*** DATASET RECORDS Section Begins ***
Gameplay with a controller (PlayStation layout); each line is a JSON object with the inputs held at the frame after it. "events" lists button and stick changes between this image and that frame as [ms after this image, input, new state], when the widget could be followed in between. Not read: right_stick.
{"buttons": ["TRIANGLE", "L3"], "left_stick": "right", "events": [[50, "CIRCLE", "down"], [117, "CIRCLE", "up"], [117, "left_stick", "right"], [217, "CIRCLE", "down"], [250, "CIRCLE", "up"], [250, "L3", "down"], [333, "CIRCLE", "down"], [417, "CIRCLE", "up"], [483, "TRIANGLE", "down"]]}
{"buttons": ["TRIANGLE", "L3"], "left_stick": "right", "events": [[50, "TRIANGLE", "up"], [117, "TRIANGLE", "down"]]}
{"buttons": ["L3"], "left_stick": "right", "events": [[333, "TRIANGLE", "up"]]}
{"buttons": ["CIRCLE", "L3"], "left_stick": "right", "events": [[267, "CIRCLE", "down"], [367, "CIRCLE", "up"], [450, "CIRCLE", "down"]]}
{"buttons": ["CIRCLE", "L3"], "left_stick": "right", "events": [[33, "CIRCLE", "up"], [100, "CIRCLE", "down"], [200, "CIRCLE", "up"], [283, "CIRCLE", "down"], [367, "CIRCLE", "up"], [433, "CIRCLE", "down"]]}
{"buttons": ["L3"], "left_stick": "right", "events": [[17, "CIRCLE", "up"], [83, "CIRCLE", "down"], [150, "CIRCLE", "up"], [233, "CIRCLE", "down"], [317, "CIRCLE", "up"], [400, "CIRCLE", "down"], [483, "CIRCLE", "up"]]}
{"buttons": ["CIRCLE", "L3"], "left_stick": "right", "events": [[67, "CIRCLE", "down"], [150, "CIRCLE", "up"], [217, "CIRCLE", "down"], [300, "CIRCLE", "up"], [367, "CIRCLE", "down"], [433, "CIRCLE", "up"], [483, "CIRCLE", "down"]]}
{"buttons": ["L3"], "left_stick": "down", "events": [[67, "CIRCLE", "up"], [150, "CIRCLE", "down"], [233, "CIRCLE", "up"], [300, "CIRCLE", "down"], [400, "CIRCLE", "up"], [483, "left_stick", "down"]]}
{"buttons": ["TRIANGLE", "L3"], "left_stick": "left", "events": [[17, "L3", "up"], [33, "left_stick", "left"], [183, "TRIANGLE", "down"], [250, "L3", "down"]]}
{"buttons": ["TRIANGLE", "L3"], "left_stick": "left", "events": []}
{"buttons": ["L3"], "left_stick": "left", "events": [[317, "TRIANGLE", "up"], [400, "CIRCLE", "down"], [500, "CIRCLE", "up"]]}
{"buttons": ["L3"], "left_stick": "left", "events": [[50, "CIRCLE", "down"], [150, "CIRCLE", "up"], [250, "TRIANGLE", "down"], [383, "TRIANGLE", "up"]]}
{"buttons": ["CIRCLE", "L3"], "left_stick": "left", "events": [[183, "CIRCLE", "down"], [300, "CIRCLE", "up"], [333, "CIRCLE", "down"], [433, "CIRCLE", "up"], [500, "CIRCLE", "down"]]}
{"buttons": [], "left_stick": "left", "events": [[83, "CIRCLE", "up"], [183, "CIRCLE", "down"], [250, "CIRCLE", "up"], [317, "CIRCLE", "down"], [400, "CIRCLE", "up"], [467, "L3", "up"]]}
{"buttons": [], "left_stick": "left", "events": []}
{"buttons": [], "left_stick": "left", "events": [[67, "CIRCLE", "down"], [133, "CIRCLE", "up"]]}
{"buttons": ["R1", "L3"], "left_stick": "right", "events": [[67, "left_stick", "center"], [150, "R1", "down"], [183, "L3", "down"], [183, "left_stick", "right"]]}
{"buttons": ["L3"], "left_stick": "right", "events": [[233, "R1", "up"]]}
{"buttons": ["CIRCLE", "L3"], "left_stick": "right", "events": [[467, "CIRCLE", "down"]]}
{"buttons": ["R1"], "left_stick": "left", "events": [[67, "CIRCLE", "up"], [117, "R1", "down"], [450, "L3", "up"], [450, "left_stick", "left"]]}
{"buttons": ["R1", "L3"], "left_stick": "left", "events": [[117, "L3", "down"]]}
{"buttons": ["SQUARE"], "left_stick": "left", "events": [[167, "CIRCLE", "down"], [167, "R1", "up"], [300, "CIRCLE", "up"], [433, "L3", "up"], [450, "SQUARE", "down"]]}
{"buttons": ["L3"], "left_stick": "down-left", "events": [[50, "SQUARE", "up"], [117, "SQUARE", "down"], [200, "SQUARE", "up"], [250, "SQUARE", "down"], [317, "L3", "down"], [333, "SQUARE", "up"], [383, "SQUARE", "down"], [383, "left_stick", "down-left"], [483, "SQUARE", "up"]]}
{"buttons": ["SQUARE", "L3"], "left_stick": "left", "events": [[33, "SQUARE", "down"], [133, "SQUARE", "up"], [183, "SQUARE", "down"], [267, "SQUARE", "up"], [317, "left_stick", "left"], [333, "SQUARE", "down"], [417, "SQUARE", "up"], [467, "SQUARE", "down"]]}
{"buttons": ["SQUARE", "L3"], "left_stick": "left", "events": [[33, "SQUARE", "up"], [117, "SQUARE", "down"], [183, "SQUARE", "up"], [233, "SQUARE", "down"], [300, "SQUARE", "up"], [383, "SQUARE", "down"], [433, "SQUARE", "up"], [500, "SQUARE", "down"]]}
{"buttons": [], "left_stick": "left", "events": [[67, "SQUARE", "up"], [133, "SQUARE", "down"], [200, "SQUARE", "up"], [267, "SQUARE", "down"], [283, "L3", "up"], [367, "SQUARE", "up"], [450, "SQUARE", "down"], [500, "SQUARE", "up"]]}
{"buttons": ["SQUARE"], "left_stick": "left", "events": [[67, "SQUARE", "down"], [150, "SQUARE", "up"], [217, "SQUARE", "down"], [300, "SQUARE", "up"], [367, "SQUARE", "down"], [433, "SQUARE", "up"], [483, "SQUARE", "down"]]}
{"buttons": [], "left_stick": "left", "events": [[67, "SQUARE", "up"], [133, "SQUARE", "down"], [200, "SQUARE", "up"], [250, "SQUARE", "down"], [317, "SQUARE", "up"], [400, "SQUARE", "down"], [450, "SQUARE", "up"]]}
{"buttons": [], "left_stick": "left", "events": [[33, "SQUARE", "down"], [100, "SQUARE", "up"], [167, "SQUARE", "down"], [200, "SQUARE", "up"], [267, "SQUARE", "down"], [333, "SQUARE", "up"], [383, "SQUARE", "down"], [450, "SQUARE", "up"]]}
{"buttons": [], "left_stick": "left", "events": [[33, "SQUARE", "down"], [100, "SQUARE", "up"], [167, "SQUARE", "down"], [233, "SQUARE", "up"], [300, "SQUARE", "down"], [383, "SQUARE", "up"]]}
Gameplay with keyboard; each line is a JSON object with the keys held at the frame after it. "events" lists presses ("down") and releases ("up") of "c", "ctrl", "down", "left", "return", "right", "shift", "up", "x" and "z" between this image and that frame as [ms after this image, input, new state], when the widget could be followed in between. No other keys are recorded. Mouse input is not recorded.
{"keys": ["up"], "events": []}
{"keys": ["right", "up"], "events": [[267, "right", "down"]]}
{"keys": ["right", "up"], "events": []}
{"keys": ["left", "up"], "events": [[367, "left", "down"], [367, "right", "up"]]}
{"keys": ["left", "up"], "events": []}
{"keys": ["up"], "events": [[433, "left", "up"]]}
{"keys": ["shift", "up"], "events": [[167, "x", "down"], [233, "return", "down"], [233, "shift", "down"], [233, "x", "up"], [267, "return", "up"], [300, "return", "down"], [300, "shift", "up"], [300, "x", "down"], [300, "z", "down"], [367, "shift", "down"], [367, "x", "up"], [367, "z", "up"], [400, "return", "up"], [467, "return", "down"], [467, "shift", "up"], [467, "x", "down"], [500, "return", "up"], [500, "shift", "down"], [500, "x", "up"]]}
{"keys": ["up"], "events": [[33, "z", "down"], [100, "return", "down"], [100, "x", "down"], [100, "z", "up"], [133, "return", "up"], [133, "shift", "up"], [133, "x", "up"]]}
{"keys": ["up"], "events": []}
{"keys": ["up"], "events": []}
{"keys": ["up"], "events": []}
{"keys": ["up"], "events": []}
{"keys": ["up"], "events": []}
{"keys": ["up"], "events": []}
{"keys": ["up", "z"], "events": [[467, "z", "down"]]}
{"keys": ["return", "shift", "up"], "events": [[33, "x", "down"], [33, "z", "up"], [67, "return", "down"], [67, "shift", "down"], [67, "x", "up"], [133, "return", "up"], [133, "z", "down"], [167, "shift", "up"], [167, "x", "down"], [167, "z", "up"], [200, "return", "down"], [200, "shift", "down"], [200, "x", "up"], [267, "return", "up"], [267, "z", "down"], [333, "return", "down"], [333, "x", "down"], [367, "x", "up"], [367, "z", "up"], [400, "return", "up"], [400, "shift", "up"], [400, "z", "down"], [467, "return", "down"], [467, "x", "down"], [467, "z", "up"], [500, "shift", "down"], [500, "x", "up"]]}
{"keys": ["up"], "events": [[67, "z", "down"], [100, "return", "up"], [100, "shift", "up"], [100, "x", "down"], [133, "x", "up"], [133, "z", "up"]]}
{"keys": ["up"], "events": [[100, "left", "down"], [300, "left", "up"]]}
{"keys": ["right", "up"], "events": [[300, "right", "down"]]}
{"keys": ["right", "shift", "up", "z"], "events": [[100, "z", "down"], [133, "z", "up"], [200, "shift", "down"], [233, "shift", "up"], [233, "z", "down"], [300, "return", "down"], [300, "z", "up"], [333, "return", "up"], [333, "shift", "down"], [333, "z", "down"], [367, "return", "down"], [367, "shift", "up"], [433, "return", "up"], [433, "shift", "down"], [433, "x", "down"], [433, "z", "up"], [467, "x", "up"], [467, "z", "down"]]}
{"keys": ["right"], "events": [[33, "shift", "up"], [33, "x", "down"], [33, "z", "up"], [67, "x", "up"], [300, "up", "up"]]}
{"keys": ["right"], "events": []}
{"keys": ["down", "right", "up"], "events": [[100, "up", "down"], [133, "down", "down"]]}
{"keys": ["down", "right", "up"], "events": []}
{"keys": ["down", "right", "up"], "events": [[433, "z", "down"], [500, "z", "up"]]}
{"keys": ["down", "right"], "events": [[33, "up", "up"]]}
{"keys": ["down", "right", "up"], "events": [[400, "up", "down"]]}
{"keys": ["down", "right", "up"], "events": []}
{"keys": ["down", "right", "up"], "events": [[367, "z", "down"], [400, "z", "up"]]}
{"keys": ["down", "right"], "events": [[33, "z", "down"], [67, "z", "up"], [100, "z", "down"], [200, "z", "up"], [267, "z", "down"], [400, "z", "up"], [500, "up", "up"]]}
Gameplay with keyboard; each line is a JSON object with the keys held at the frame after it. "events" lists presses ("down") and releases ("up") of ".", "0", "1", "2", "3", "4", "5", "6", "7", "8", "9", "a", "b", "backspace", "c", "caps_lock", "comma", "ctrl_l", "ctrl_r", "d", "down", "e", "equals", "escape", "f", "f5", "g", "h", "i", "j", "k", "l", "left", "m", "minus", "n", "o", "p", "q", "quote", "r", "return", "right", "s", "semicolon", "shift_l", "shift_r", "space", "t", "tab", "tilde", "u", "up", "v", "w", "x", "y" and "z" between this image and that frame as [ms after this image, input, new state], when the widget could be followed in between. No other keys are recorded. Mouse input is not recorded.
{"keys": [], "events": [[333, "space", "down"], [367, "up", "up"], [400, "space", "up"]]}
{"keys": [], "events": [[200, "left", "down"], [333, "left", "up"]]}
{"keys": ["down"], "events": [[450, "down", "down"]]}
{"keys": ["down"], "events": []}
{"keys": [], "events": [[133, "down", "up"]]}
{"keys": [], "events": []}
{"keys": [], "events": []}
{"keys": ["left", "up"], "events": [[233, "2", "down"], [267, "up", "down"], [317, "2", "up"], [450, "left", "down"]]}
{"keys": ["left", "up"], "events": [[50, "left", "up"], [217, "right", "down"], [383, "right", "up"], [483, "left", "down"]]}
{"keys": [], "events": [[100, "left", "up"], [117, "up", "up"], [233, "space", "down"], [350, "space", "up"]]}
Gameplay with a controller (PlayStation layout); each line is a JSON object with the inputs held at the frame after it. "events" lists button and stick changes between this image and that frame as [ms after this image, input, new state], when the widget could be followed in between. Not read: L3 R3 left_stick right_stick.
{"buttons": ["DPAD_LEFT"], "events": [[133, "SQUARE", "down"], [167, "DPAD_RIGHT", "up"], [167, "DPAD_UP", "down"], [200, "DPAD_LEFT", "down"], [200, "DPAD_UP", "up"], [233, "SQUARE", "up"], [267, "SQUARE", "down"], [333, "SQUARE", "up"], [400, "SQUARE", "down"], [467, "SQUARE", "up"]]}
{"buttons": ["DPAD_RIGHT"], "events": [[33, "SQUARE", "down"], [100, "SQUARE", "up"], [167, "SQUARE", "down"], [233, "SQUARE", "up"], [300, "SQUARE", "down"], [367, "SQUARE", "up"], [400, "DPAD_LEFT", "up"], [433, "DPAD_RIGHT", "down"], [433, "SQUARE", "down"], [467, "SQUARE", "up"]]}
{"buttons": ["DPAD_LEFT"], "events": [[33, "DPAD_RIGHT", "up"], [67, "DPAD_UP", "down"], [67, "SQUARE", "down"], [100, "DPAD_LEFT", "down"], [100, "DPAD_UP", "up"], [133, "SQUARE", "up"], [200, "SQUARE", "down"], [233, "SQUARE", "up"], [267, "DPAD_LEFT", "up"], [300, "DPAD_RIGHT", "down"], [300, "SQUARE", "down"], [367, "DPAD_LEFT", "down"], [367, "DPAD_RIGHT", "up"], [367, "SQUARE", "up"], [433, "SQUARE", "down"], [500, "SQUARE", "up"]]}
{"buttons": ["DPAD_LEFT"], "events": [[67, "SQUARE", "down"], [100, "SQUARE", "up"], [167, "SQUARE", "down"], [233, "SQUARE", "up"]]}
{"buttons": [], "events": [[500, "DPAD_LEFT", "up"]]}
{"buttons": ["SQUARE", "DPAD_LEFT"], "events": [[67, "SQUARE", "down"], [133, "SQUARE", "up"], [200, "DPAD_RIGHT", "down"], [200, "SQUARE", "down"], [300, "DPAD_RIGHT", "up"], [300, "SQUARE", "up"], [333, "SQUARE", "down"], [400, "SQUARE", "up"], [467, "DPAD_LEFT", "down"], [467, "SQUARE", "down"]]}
*** DATASET RECORDS Section Ends ***
*DIRECTIONS:* List each line in the listing that contains the string "Mouse".

*PROBLEM SOLUTION:*
Gameplay with keyboard; each line is a JSON object with the keys held at the frame after it. "events" lists presses ("down") and releases ("up") of "c", "ctrl", "down", "left", "return", "right", "shift", "up", "x" and "z" between this image and that frame as [ms after this image, input, new state], when the widget could be followed in between. No other keys are recorded. Mouse input is not recorded.
Gameplay with keyboard; each line is a JSON object with the keys held at the frame after it. "events" lists presses ("down") and releases ("up") of ".", "0", "1", "2", "3", "4", "5", "6", "7", "8", "9", "a", "b", "backspace", "c", "caps_lock", "comma", "ctrl_l", "ctrl_r", "d", "down", "e", "equals", "escape", "f", "f5", "g", "h", "i", "j", "k", "l", "left", "m", "minus", "n", "o", "p", "q", "quote", "r", "return", "right", "s", "semicolon", "shift_l", "shift_r", "space", "t", "tab", "tilde", "u", "up", "v", "w", "x", "y" and "z" between this image and that frame as [ms after this image, input, new state], when the widget could be followed in between. No other keys are recorded. Mouse input is not recorded.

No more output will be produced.